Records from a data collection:
"""

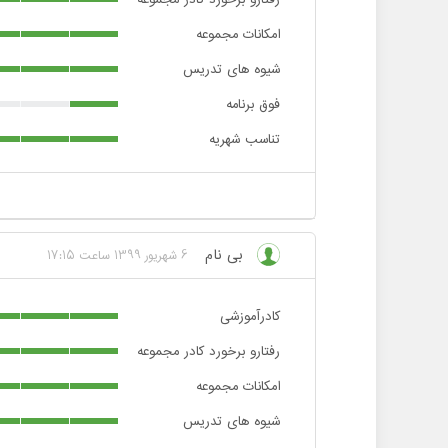
امکانات مجموعه
شیوه های تدریس
فوق برنامه
تناسب شهریه
بی نام
6 شهریور 1399 ساعت 17:15
کادرآموزشی
رفتارو برخورد کادر مجموعه
امکانات مجموعه
شیوه های تدریس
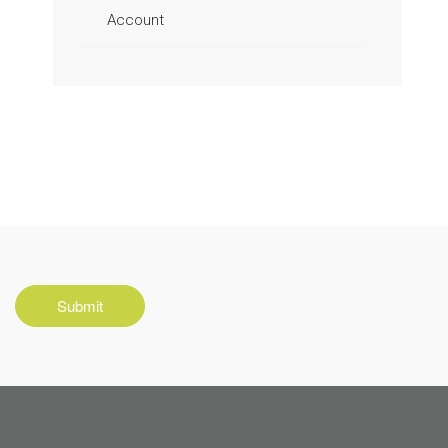
Account
Submit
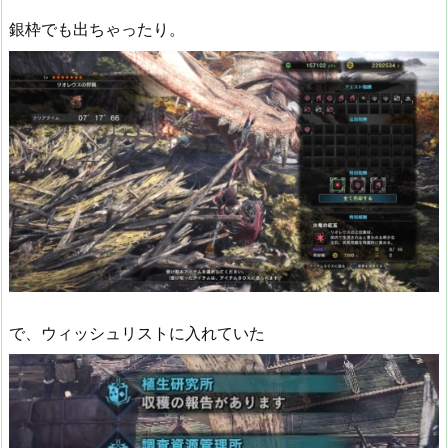
銀枠でも出ちゃったり。
で、ウィッシュリストに入れていた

"""

- _ACTION ITEM_
Copy every line of text in the material above, keeping each character and line break unchanged. Leave the pictures out.

- _TASK ANSWER_
امکانات مجموعه
شیوه های تدریس
فوق برنامه
تناسب شهریه
بی نام
6 شهریور 1399 ساعت 17:15
کادرآموزشی
رفتارو برخورد کادر مجموعه
امکانات مجموعه
شیوه های تدریس
Account
Submit
銀枠でも出ちゃったり。
で、ウィッシュリストに入れていた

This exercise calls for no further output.